WHAT IS NEEDED
Report how many lines of the data below contain the word "visión", and give only the number.

··· MATERIAL FOR THE TASK

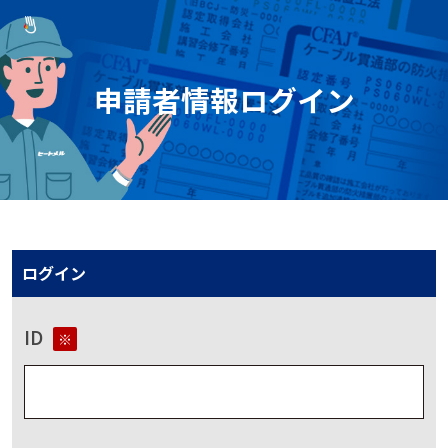
申請者情報ログイン
ログイン
ID
※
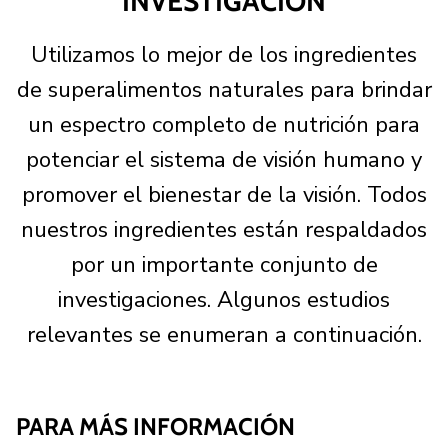
INVESTIGACIÓN
Utilizamos lo mejor de los ingredientes
de superalimentos naturales para brindar
un espectro completo de nutrición para
potenciar el sistema de visión humano y
promover el bienestar de la visión. Todos
nuestros ingredientes están respaldados
por un importante conjunto de
investigaciones. Algunos estudios
relevantes se enumeran a continuación.
PARA MÁS INFORMACIÓN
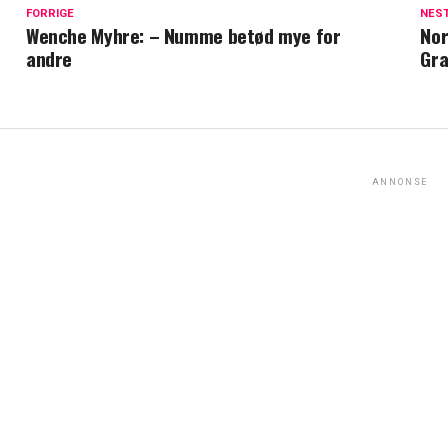
FORRIGE
NES
Wenche Myhre: – Numme betød mye for
Nor
andre
Gra
ANNONSE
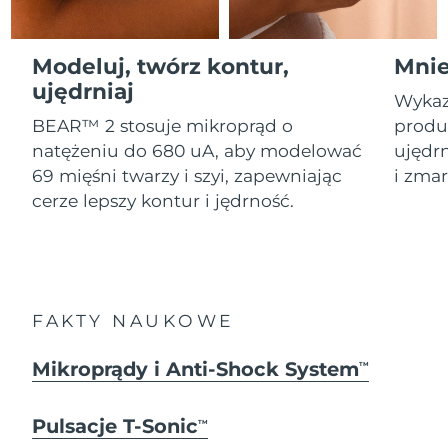
Serum
Gibraltar
All revitalizing eye massagers
issa™ Teeth Whitening Gel
8/15/26
Advanced pore care essentials
For healthy hair
18% PAP
Kosmetyki
Mężczyźni
Oczekiwany czas dostawy
Modeluj, twórz kontur,
Mnie
Grecja
8/11/26
ujędrniaj
Wykaz
SRA Hongkong
Oczekiwany czas dostawy
BEAR™ 2 stosuje mikroprąd o
produk
(Chiny)
8/12/26
natężeniu do 680 uA, aby modelować
ujędrn
Kupuj
69 mięśni twarzy i szyi, zapewniając
i zmar
Oczekiwany czas dostawy
Węgry
cerze lepszy kontur i jędrność.
8/11/26
Oczekiwany czas dostawy
Islandia
FOREO APP
8/12/26
O NAS
Oczekiwany czas dostawy
Indonezja
FAKTY NAUKOWE
8/9/26
Oczekiwany czas dostawy
Mikroprądy i Anti-Shock System
TM
Irlandia
8/11/26
Pulsacje T-Sonic
Oczekiwany czas dostawy
TM
Wyspa Man
8/13/26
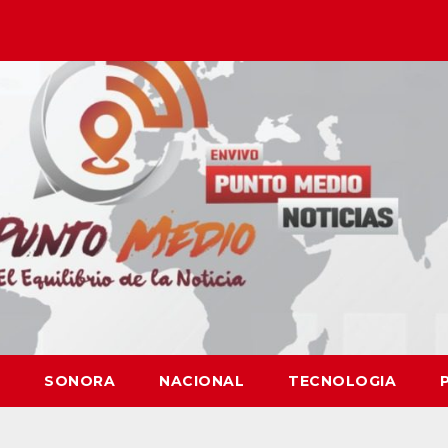
SONORA
NACIONAL
TECNOLOGIA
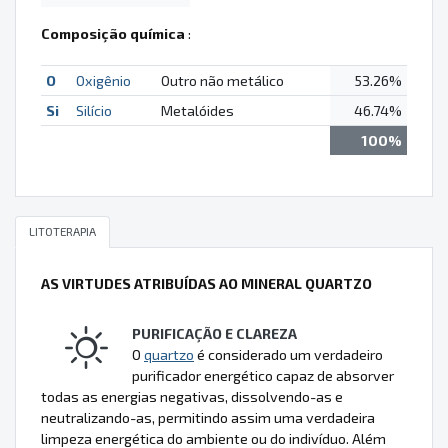
Composição química
:
O
Oxigênio
Outro não metálico
53.26%
Si
Silício
Metalóides
46.74%
100%
LITOTERAPIA
AS VIRTUDES ATRIBUÍDAS AO MINERAL QUARTZO
PURIFICAÇÃO E CLAREZA
O
quartzo
é considerado um verdadeiro
purificador energético capaz de absorver
todas as energias negativas, dissolvendo-as e
neutralizando-as, permitindo assim uma verdadeira
limpeza energética do ambiente ou do indivíduo. Além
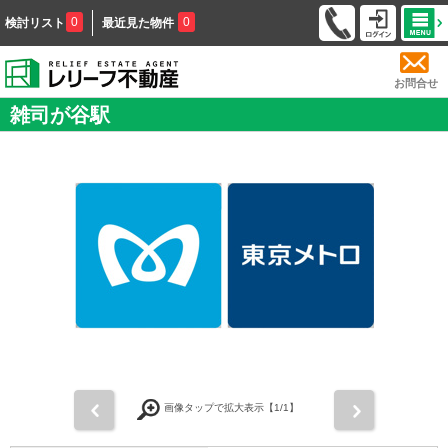
0
0
検討リスト
最近見た物件
お問合せ
雑司が谷駅
前
次
画像タップで拡大表示【
1
/1】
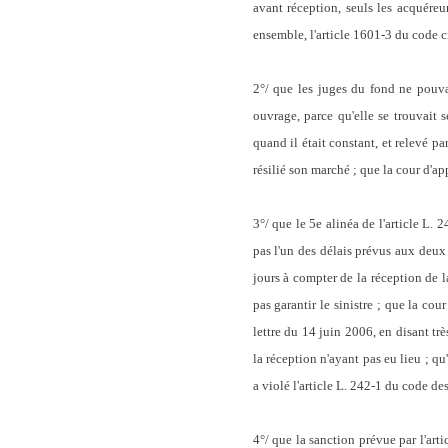
avant réception, seuls les acquéreur
ensemble, l'article 1601-3 du code ci
2°/ que les juges du fond ne pouva
ouvrage, parce qu'elle se trouvait 
quand il était constant, et relevé 
résilié son marché ; que la cour d'app
3°/ que le 5e alinéa de l'article L
pas l'un des délais prévus aux deux 
jours à compter de la réception de la
pas garantir le sinistre ; que la co
lettre du 14 juin 2006, en disant t
la réception n'ayant pas eu lieu ; q
a violé l'article L. 242-1 du code de
4°/ que la sanction prévue par l'arti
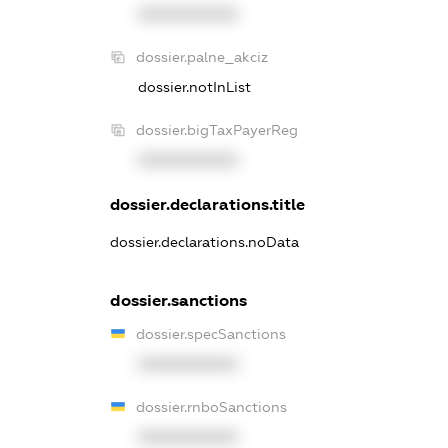
XXXXXXXXXX
dossier.palne_akciz
dossier.notInList
dossier.bigTaxPayerReg
XXXXXXXXXX
dossier.declarations.title
dossier.declarations.noData
dossier.sanctions
dossier.specSanctions
XXXXXXXXXX
dossier.rnboSanctions
XXXXXXXXXX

······

RESULT OF THIS EXERCISE
2